There are some sites that you can sign up to that will let you aggregate lists and share reviews, but what if I just want something local and offline that I can use for my own benefit? All I really want is a spreadsheet that I can fill out, with a few columns for metadata and my thoughts, in case some day I want to come back and find something to reminisce. The digital equivalent of disc cases on a shelf.

It’s easy enough to build a spreadsheet that I can put all the films I’ve watched or games I’ve played into, but trickier if I want it to be a usable source of truth for everything. When adding single new entries, it’s easy enough to add the metadata right then and there, but I can’t do that when I have thousands of past entries. Most services offer some kind of data export, and for those that don’t, scraping your profile page is a quick way to get the data you need.

Of course, those only give you a basic summary. What if you want some extra stuff, like genres, release dates, banner images? Again, scraping is your friend. Over a few days I got all of the raw data into a CSV file, and then set about finding ways to bulk out the metadata.

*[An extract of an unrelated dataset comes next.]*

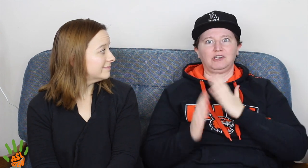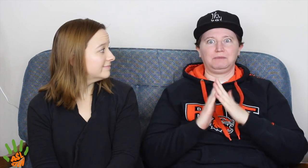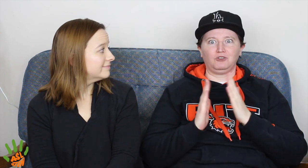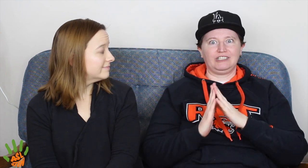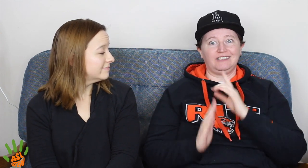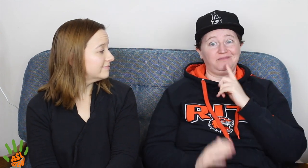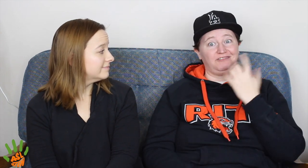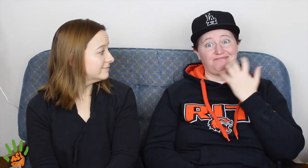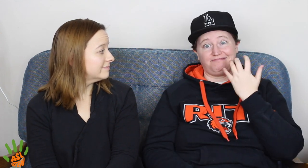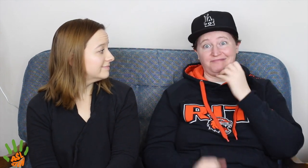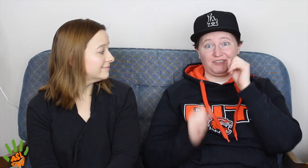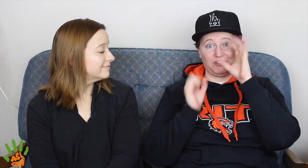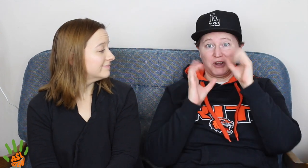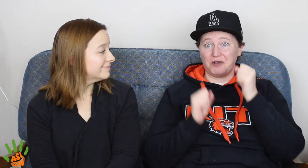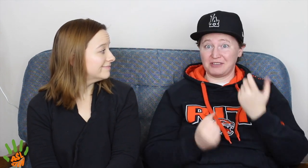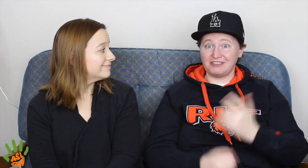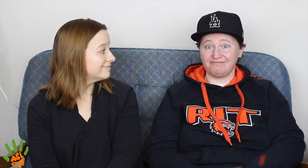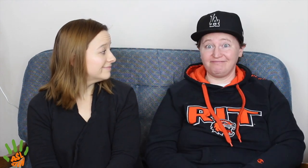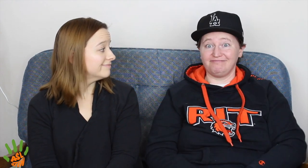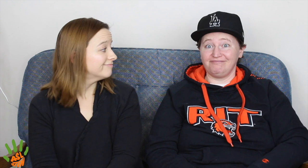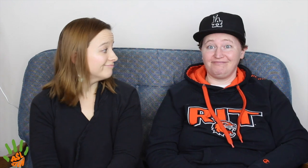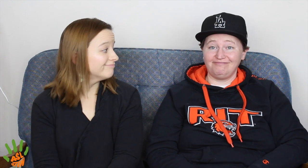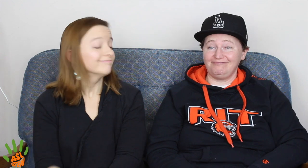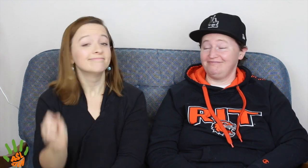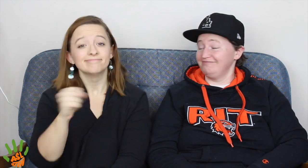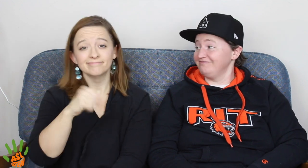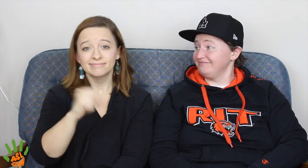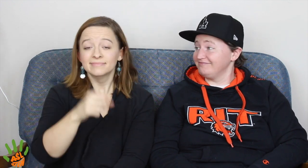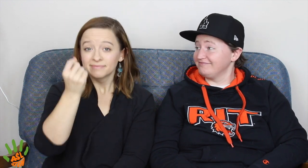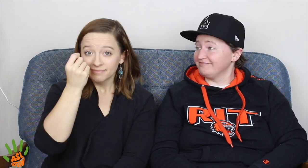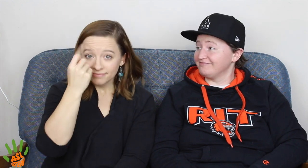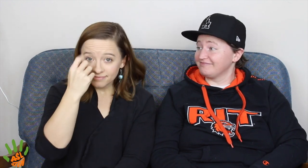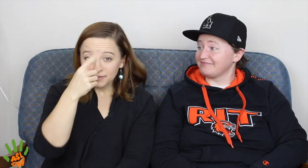and empowering to the Deaf community. It's amazing!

  • From sources like GOG.com, the webpages have data in a neat little box on the side of each game page. Grabbing this can be easily automated.
  • When looking at films, amazon just embeds all the relevant JSON for a film page on an entry’s IMDB HTML page, no need to pay amazon for an API key for access
  • Almost all of steam’s data is available via the steam command line, though it is formatted in a really annoying proprietary VDF format. It’s line-separated nested text though, so could be worse.
  • When some data isn’t available, other sources like SteamDB have also aggregated data that can be queried. For example, common tag IDs are all listed there

Get Scraping

In doing all my scraping I’ve learned more than a few things:

  • How to properly format things. CSV files in theory are very flexible, but in practice you want to wrap strings in quotes, especially when libraries like Python’s csv get upset by lone apostrophes
  • Picking up someone else’s old language parser and fixing it up to get it working on new data is a challenge, but a very nice feeling when it works.
  • How to spot data. Sometimes you want to get some data and it can be frustrating knowing it’s right there, just out of reach. The more practised I become with scraping, the fewer the times when I feel tech is working against me. Unfortunately it has the side effect of making the times when tech doesn’t work right all the more noticeable
  • Gaining an appreciation for what I actually want to read. I can filter and focus on exactly how I want to spend my time on the web, rather than being at the mercy of an algorithm’s (or an annoying editor’s) decision

If you’ve never done it before, I would highly recommend doing some scraping. Even if you are not technically minded, try pressing Ctrl+S and saving a document. Open it up and have a look inside. Hell, just right click > inspect a webpage every now and then.

The stuff™︎ on the websites and apps you use is not abstract and intangible. If you want it, you can take it. Happy Scraping!